Legislation languishing, ineffective
EWG says it is pushing the federal government to impose stricter standards on bottled water so that consumers receive more information on what they’re buying. In June 2009, a committee of the U.S. House of Representatives held a hearing on bottled water regulation after the release of two alarming pieces of research: EWG’s first bottled water scorecard and a report by the Government Accountability Office concluding that the FDA’s consumer and safety regulations for bottled water are at times less stringent than EPA’s protections for tap water. A Senate committee held a similar hearing in December 2009, during which Sen. Frank R. Lautenberg (D-N.J.) introduced a bill that would provide consumers more information about the origin and quality of bottled water (the bill expired with the last Congress and has not been reintroduced).

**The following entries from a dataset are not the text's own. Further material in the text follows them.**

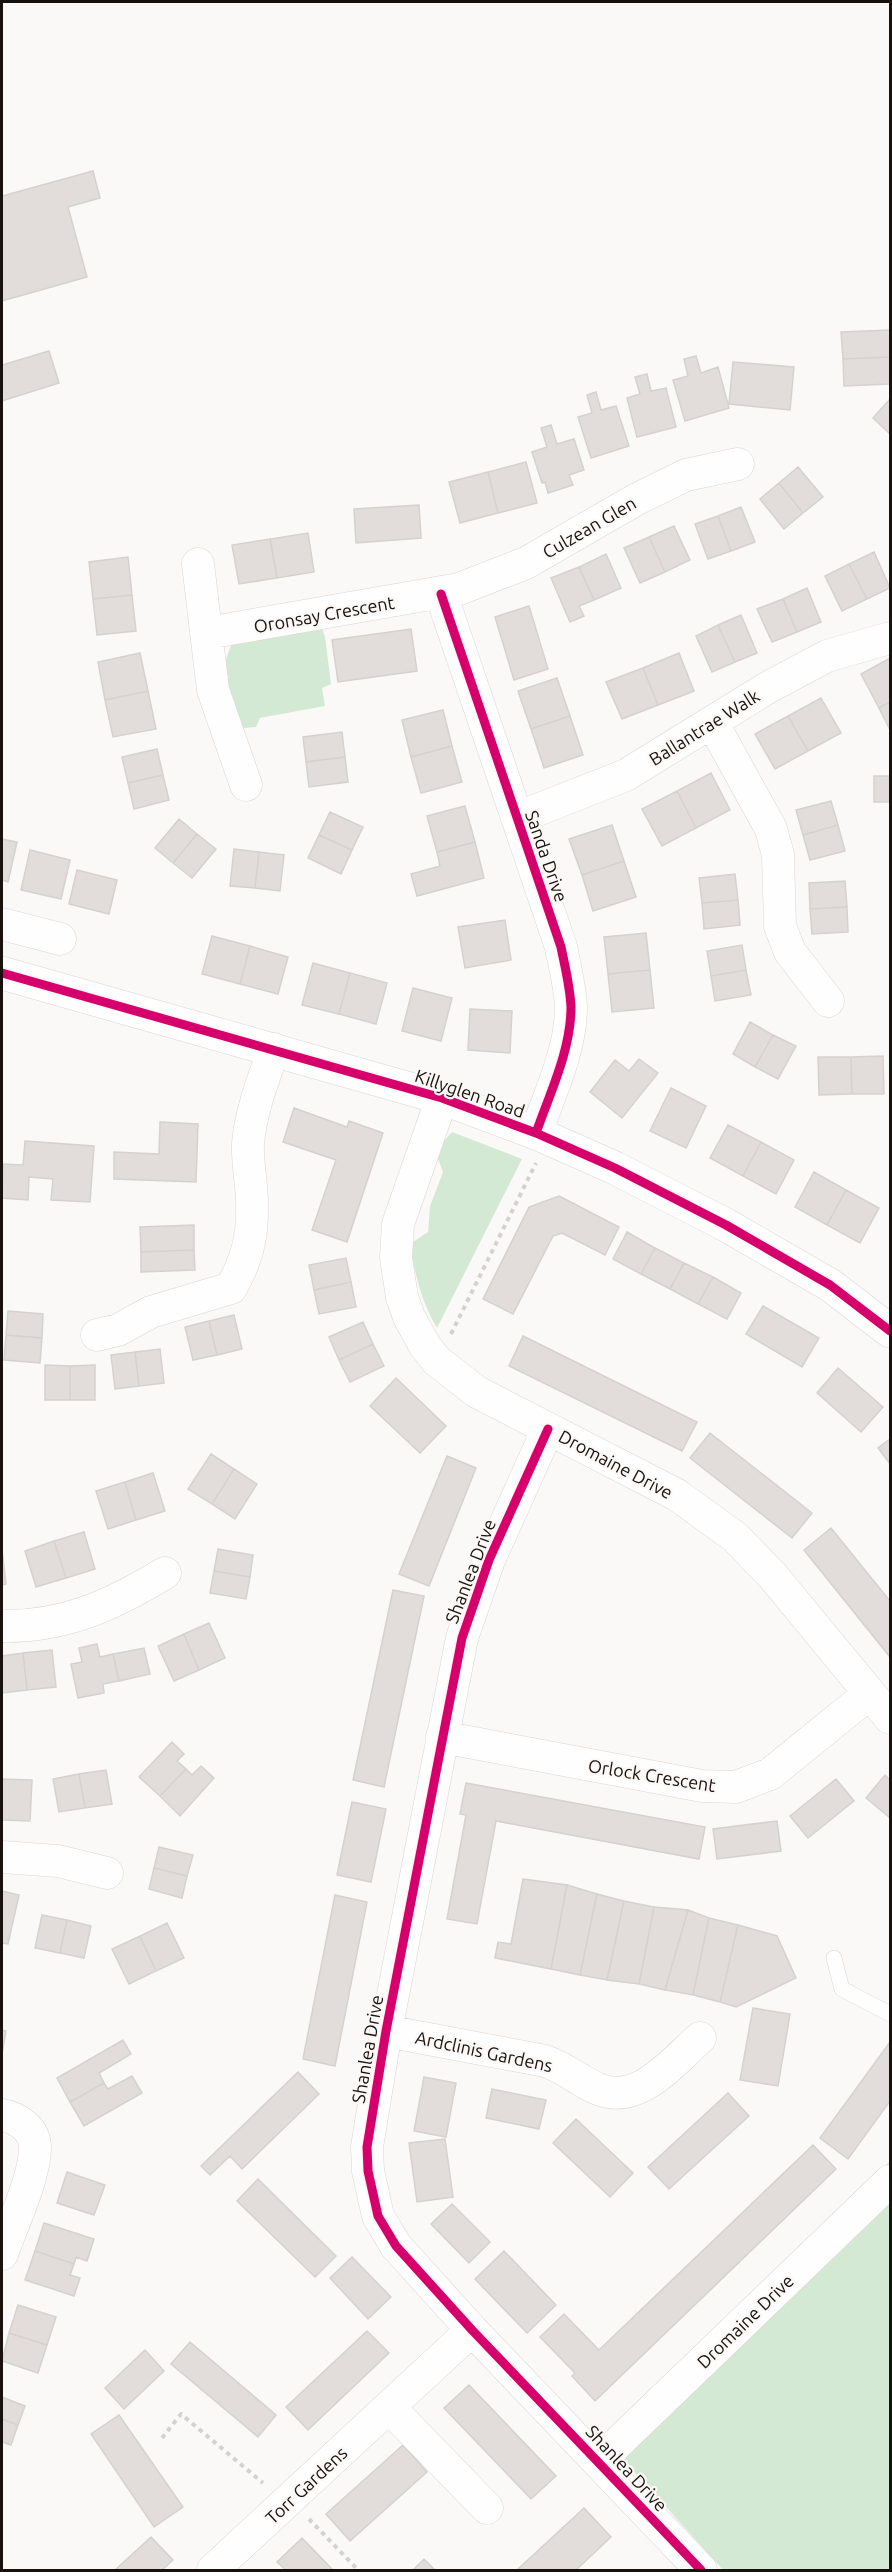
<svg xmlns="http://www.w3.org/2000/svg" width="892" height="2572" viewBox="0 0 892 2572" font-family="Ubuntu,sans-serif">
	<style>
		.green { fill: #d4e9d3 }
		.building { fill: #e2ddda; stroke: #d5d1ce; stroke-width: 1.5 }
		.lines { fill: none; stroke-linecap: round; stroke-linejoin: round }
		.service-casing { stroke: #dad5d3; stroke-width: 16 }
		.minor-casing { stroke: #dad5d3; stroke-width: 33 }
		.tertiary-casing { stroke: #dad5d3; stroke-width: 34 }
		.path { stroke: #d3d2d1; stroke-width: 4; stroke-dasharray: 4.5 4.5; stroke-linecap: butt }
		.service { stroke: #fefefe; stroke-width: 15 }
		.minor { stroke: #fefefe; stroke-width: 32 }
		.tertiary { stroke: #fefefe; stroke-width: 33 }
		.cycleway-casing { stroke: #fcf8f6; stroke-width: 13 }
		.cycleway { stroke: #d6006c; stroke-width: 9 }
		.labels { text-anchor: middle; dominant-baseline: central; stroke-width: 4.5; stroke-linejoin: round; paint-order: stroke }
		.street-label { font-size: 18px; fill: #18110e; stroke: #fcf8f6 }
	</style>
	<rect width="100%" height="100%" fill="#fbf9f7"/>
	<!-- green -->
	<path class="green" d="M321,626l4,11 6,47 -9,4 3,18 -65,12 -4,9 -13,1 -23,-48 9,-2 -5,-13 7,-20 8,-5z
		M452,1132l70,27 -85,169c-16,-27 -22,-54 -27,-84l18,-12 2,-26 13,-34 -8,-21z
		M890,2161v409h-167l-106,-117z"/>
	<!-- building -->
	<path class="building" d="M93,171l7,27 -32,9 19,70 -85,24v-105z
		M890,330v27l-47,2 -2,-27z
		M49,351l10,32 -57,18v-36z
		M696,356l5,17 17,-6 11,41 -44,13 -12,-41 15,-4 -4,-17z
		M890,357v27l-46,2 -1,-27z
		M733,362l61,5 -4,43 -61,-6z
		M647,374l4,17 15,-3 10,39 -39,10 -10,-39 13,-4 -5,-17z
		M596,392l5,18 15,-4 13,40 -38,12 -13,-41 14,-4 -5,-18z
		M890,399v35l-17,-16z
		M551,425l6,19 17,-5 10,31 -15,5 4,10 -25,8 -3,-11 -3,1 -10,-31 15,-5 -6,-19z
		M526,462l11,41 -39,10 -10,-41z
		M798,467l25,30 -20,16 -24,-30z
		M488,472l10,41 -38,10 -11,-41z
		M779,483l24,30 -19,16 -24,-30z
		M419,505l2,33 -65,5 -2,-34z
		M741,507l14,35 -24,9 -13,-35z
		M718,516l13,35 -23,8 -13,-35z
		M674,526l16,34 -25,12 -16,-35z
		M308,533l6,39 -37,6 -7,-39z
		M649,537l16,35 -25,11 -16,-35z
		M270,539l7,39 -38,6 -7,-39z
		M874,552l16,36 -23,11 -18,-35z
		M606,554l15,34 -27,12 -15,-33z
		M128,557l4,38 -39,4 -4,-37z
		M849,564l18,35 -25,12 -17,-35z
		M579,567l15,33 -15,6 5,10 -14,6 -19,-44z
		M807,588l14,34 -24,10 -14,-33z
		M132,595l4,36 -39,4 -4,-36z
		M783,599l14,33 -25,10 -15,-33z
		M529,606l19,63 -34,11 -19,-63z
		M741,615l16,38 -22,9 -17,-37z
		M718,625l17,37 -23,10 -16,-36z
		M411,629l6,42 -79,11 -6,-42z
		M140,653l8,38 -43,9 -7,-38z
		M679,653l15,38 -36,14 -15,-37z
		M890,658v44l-11,6 -18,-34z
		M643,668l15,37 -36,14 -16,-37z
		M557,678l13,38 -39,13 -13,-38z
		M148,691l8,38 -43,8 -8,-37z
		M821,698l20,35 -33,18 -20,-35z
		M890,702v28l-11,-22z
		M443,710l9,36 -41,11 -9,-37z
		M570,716l13,39 -39,13 -13,-39z
		M788,716l20,35 -33,18 -20,-35z
		M342,732l3,25 -39,5 -3,-25z
		M452,746l10,36 -41,11 -10,-36z
		M157,749l6,26 -35,8 -6,-26z
		M345,757l3,25 -39,5 -3,-25z
		M711,773l19,37 -34,18 -19,-37z
		M163,775l6,25 -35,9 -6,-26z
		M874,776h16v26h-16z
		M677,791l19,37 -34,18 -20,-37z
		M831,801l7,24 -35,10 -7,-25z
		M465,806l10,36 -38,10 -10,-36z
		M330,812l33,15 -11,23 -33,-15z
		M179,819l18,15 -24,29 -18,-15z
		M612,825l12,36 -42,14 -13,-36z
		M838,825l7,26 -35,9 -7,-25z
		M197,834l19,15 -24,29 -19,-15z
		M319,835l33,15 -11,24 -33,-16z
		M2,839l15,3 -9,40 -6,-2z
		M475,842l9,36 -67,18 -6,-22 29,-8 -3,-14z
		M234,849l25,3 -4,36 -25,-2z
		M30,850l40,10 -9,39 -40,-9z
		M259,852l25,3 -4,36 -25,-3z
		M624,861l12,36 -43,14 -11,-36z
		M77,870l40,10 -8,34 -40,-10z
		M735,874l3,26 -36,3 -3,-25z
		M845,881l2,26 -37,2 -1,-26z
		M738,900l2,25 -36,4 -2,-26z
		M847,907l1,25 -36,2 -2,-25z
		M505,920l6,40 -46,8 -7,-41z
		M646,933l4,37 -42,4 -4,-37z
		M212,936l38,10 -10,38 -38,-10z
		M742,945l4,25 -35,6 -4,-25z
		M250,946l38,11 -10,37 -38,-10z
		M313,963l37,10 -11,41 -37,-9z
		M650,970l4,38 -42,4 -4,-38z
		M746,970l5,25 -36,6 -4,-25z
		M350,973l37,10 -11,41 -37,-10z
		M413,988l39,10 -11,43 -39,-10z
		M470,1009l42,2 -2,42 -42,-3z
		M750,1022l23,13 -18,32 -22,-13z
		M773,1035l23,11 -18,33 -23,-12z
		M883,1056l1,38h-32l-1,-37z
		M818,1057h33l1,37 -33,1z
		M639,1059l19,14 -36,45 -32,-26 25,-32 14,11z
		M671,1088l35,18 -20,42 -36,-17z
		M294,1108l53,19 2,-6 34,12 -36,109 -35,-12 24,-70 -53,-18z
		M160,1122l38,2 -2,58 -82,-3v-27l45,2z
		M728,1125l33,17 -18,34 -33,-18z
		M25,1141l69,5 -4,56 -39,-2 2,-21 -24,-2 -1,23 -26,-2 1,-34 20,1z
		M761,1142l33,18 -18,34 -33,-18z
		M814,1172l32,18 -19,35 -32,-18z
		M846,1190l33,18 -19,35 -33,-18z
		M559,1196l60,31 -14,28 -43,-22 -9,3 -40,78 -30,-15 46,-92z
		M194,1225v25l-53,2 -1,-25z
		M627,1232l28,16 -14,26 -28,-15z
		M655,1248l29,15 -14,26 -29,-15z
		M194,1250l1,20 -54,2v-20z
		M346,1258l5,24 -37,8 -5,-25z
		M684,1263l29,14 -15,27 -28,-15z
		M713,1277l28,16 -14,26 -29,-15z
		M351,1282l5,25 -37,7 -5,-24z
		M763,1306l56,32 -17,29 -56,-33z
		M8,1311l35,3 -1,24 -36,-3z
		M234,1315l8,34 -25,6 -8,-34z
		M209,1321l8,34 -24,5 -8,-33z
		M363,1322l10,22 -34,16 -10,-23z
		M6,1335l36,3 -2,25 -36,-3z
		M523,1336l174,86 -15,29 -173,-85z
		M373,1344l11,22 -34,16 -11,-22z
		M160,1349l4,34 -25,3 -4,-34z
		M135,1352l4,34 -24,3 -4,-34z
		M45,1365l25,1v34h-25z
		M95,1365v35h-25v-34z
		M838,1368l45,39 -22,25 -44,-39z
		M396,1378l50,48 -26,27 -50,-47z
		M710,1433l102,80 -20,25 -102,-80z
		M890,1439v25l-12,-16z
		M211,1454l23,15 -22,35 -24,-15z
		M447,1456l29,12 -47,118 -30,-12z
		M234,1469l23,15 -22,35 -23,-15z
		M153,1473l12,38 -29,9 -11,-38z
		M125,1482l11,38 -28,9 -12,-38z
		M831,1528l59,73v56l-86,-107z
		M84,1532l11,37 -29,9 -12,-37z
		M54,1541l12,37 -30,9 -11,-36z
		M2,1549l4,35 -4,1z
		M218,1549l35,6 -3,22 -36,-6z
		M214,1571l36,6 -4,22 -36,-6z
		M393,1590l31,6 -40,191 -31,-7z
		M209,1623l16,35 -26,12 -15,-36z
		M184,1634l15,36 -25,11 -16,-35z
		M97,1644l3,13 13,-3 6,27 -16,3 1,9 -26,5 -7,-34 11,-2 -3,-14z
		M144,1648l6,26 -31,7 -6,-27z
		M52,1650l4,37 -29,3 -4,-37z
		M23,1653l4,37 -25,3v-37z
		M172,1742l12,12 -7,7 9,8 -26,27 -21,-19z
		M201,1766l13,12 -34,38 -20,-20 26,-27 6,6z
		M106,1770l6,34 -27,4 -6,-34z
		M79,1774l6,34 -26,4 -6,-33z
		M885,1775l5,5v38l-24,-20z
		M2,1779l30,1 -2,41 -28,-1z
		M836,1779l18,22 -46,37 -18,-22z
		M466,1783l239,44 -6,32 -203,-38 -19,103 -30,-5 19,-104 -6,-1z
		M352,1802l34,7 -15,73 -34,-7z
		M777,1821l4,30 -64,8 -4,-30z
		M159,1847l34,8 -6,21 -33,-8z
		M154,1868l33,8 -5,22 -33,-9z
		M523,1879l44,6 -16,84 -56,-11 3,-16 13,2z
		M567,1885l30,9 -17,81 -29,-6z
		M2,1891l17,4 -11,49 -6,-1z
		M597,1894l27,7 -17,79 -27,-5z
		M335,1895l32,7 -32,164 -32,-7z
		M624,1901l30,6 -15,77 -32,-4z
		M654,1907l34,3 -23,80 -26,-6z
		M688,1910l21,8 -16,77 -28,-5z
		M42,1915l25,5 -7,33 -25,-5z
		M709,1918l29,7 -18,77 -27,-7z
		M67,1920l24,6 -7,32 -24,-5z
		M167,1923l17,35 -28,13 -16,-35z
		M738,1925l39,11 19,42 -60,29 -16,-5z
		M140,1936l16,35 -27,13 -17,-35z
		M753,2008l37,6 -12,72 -38,-6z
		M2,2030l4,1 -4,23z
		M123,2040l8,14 -32,19 5,10 -34,19 -13,-24z
		M890,2042v59l-42,58 -28,-21z
		M298,2072l21,22 -77,75 -12,-13 -20,19 -9,-9z
		M132,2076l10,17 -58,33 -14,-24 34,-19 4,6z
		M424,2077l32,6 -10,54 -32,-6z
		M492,2089l54,11 -7,29 -53,-11z
		M728,2093l21,23 -80,73 -21,-22z
		M576,2119l57,54 -23,24 -57,-54z
		M445,2139l8,58 -36,5 -8,-59z
		M813,2145l23,24 -241,232 -23,-25 3,-3 -35,-36 24,-23 35,36z
		M67,2172l38,13 -11,30 -37,-12z
		M258,2179l78,77 -21,21 -78,-76z
		M452,2204l38,38 -21,21 -38,-39z
		M44,2223l50,16 -7,22 -11,-4 -2,7 -39,-13z
		M35,2251l39,13 -4,11 10,3 -6,18 -49,-16z
		M504,2251l52,54 -29,28 -52,-54z
		M352,2257l39,40 -23,22 -38,-41z
		M18,2305l38,12 -9,28 -38,-12z
		M367,2331l22,22 -81,77 -22,-23z
		M9,2333l38,12 -9,28 -36,-12z
		M190,2342l86,73 -18,22 -87,-73z
		M145,2350l19,21 -40,38 -19,-21z
		M469,2385l87,91 -25,23 -87,-91z
		M2,2397l23,9 -7,19 -16,-6z
		M119,2415l64,92 -29,20 -63,-93z
		M2,2419l16,6 -7,20 -9,-3z
		M403,2445l24,27 -77,69 -24,-27z
		M584,2508l27,29 -35,33h-59z
		M151,2537l22,23 -11,10h-47z
		M302,2538l31,32h-47l-9,-8z
		M424,2559l11,11h-22z"/>
	<g class="lines">
		<defs>
			<path id="service" d="M834,1958l8,31 48,25"/>
			<path id="minor" d="M198,564l15,126 33,95
				M441,594l120,353c4,20 9,39 10,60 0,43 -21,86 -35,126
				M207,633l252,-44 67,-26 111,-64 49,-24 52,-11
				M712,722l59,107 7,26 2,71 10,26 38,49
				M517,818l109,-43 141,-87 60,-32 63,-18
				M2,924l58,15
				M442,1098l-44,126 -2,34 6,39 7,20 16,29 12,15 40,31 200,103 58,42 37,38 118,143
				M97,1335l21,-5 33,-18 80,-24c16,-28 22,-52 21,-84 0,-21 -5,-40 -4,-61 3,-32 15,-63 26,-94
				M548,1429l-59,131 -27,78 -76,393 -19,116 1,24 10,45 18,30 76,84 229,240
				M2,1626c63,1 110,-21 163,-53
				M442,1737l260,49 34,1 34,-13 99,-80
				M2,1857l56,4 49,12
				M386,2031l159,30c20,7 35,20 53,28 40,17 75,-27 102,-51
				M2,2115c16,3 33,14 33,33 0,29 -23,77 -33,106
				M390,2408l97,100
				M599,2461l291,-280
				M213,2570l259,-240"/>
			<path id="tertiary" d="M2,973l440,125 94,35 79,35 111,57 104,60 60,46"/>
		</defs>
		<!-- service casing -->
		<use href="#service" class="service-casing"/>
		<!-- minor casing -->
		<use href="#minor" class="minor-casing"/>
		<!-- tertiary casing -->
		<use href="#tertiary" class="tertiary-casing"/>
		<!-- path -->
		<path class="path" d="M451,1334l85,-171
			M162,2438l19,-24 82,69
			M309,2519l49,51"/>
		<!-- service -->
		<use href="#service" class="service"/>
		<!-- minor -->
		<use href="#minor" class="minor"/>
		<!-- tertiary -->
		<use href="#tertiary" class="tertiary"/>
		<defs>
			<path id="cycleway" d="M441,594l120,353c4,20 9,39 10,60 0,43 -21,86 -35,126
				M2,973l440,125 94,35 79,35 111,57 104,60 60,46
				M548,1429l-59,131 -27,78 -76,393 -19,116 1,24 10,45 18,30 76,84 229,240"/>
		</defs>
		<!-- cycleway casing -->
		<use href="#cycleway" class="cycleway-casing"/>
		<!-- cycleway -->
		<use href="#cycleway" class="cycleway"/>
	</g>
	<g class="labels">
		<!-- street labels -->
		<g class="street-label">
			<text transform="translate(589 527) rotate(-30)">Culzean Glen</text>
			<text transform="translate(324 614) rotate(-10)">Oronsay Crescent</text>
			<text transform="translate(704 727) rotate(-32)">Ballantrae Walk</text>
			<text transform="translate(547 856) rotate(71)">Sanda Drive</text>
			<text transform="translate(470 1093) rotate(19)">Killyglen Road</text>
			<text transform="translate(616 1464) rotate(28)">Dromaine Drive</text>
			<text transform="translate(470 1571) rotate(-69)">Shanlea Drive</text>
			<text transform="translate(652 1775) rotate(9)">Orlock Crescent</text>
			<text transform="translate(367 2049) rotate(-80)">Shanlea Drive</text>
			<text transform="translate(484 2051) rotate(12)">Ardclinis Gardens</text>
			<text transform="translate(745 2321) rotate(-44)">Dromaine Drive</text>
			<text transform="translate(627 2468) rotate(47)">Shanlea Drive</text>
			<text transform="translate(306 2485) rotate(-43)">Torr Gardens</text>
		</g>
	</g>
	<!-- border -->
	<rect width="892" height="2572" fill="none" stroke="#18110e" stroke-width="6"/>
</svg>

But no concrete action has been taken by Congress, and EWG reports that mounting scrutiny from consumer groups and lawmakers don’t appear to have manufacturers worried. In its 2011 scorecard, EWG found that 11 brands (15%) disclosed even less information than they did in EWG’s first scorecard from 2009, and that 27 (38%) disclosed only the same amount. (Twenty-eight brands, or 39%, disclosed more information).
Worse, the report raises the worrisome possibility that states’ efforts to regulate bottled water in the absence of more stringent federal laws may not do the trick. The state of California in 2007 enacted a disclosure law (SB 220) requiring manufacturers to make available to consumers beginning Jan. 1, 2009 the source of their water products and two ways to contact the corporation for a water quality report. However, the EWG report found that makers of at least 35 of 96 brands have ignored the law (others might be as well, but the absence of bottling dates on some products made it impossible for EWG to know if the manufacturers were out of compliance).
Just turn on the tap
So what can consumers do? Save money and the environment, says EWG, and filter your own tap water.
“The reality is that for most of the country the water is pretty good, and when you actually filter it you get very good water,” says Leiba. And because municipalities are required by law to publish water quality reports for their communities, consumers can reference them to buy filters that will target contaminants of concern in their immediate area. (EWG publishes a guide to home water filters on its Web site).
For the office, errands, trips to the gym and other small jaunts, EWG recommends carrying home-filtered water in a stainless steel bottle (to avoid contaminants from plastic). When traveling out of town, it recommends checking labels on bottled water and choosing only those products that respect consumers’ “right to know” by providing source and treatment information.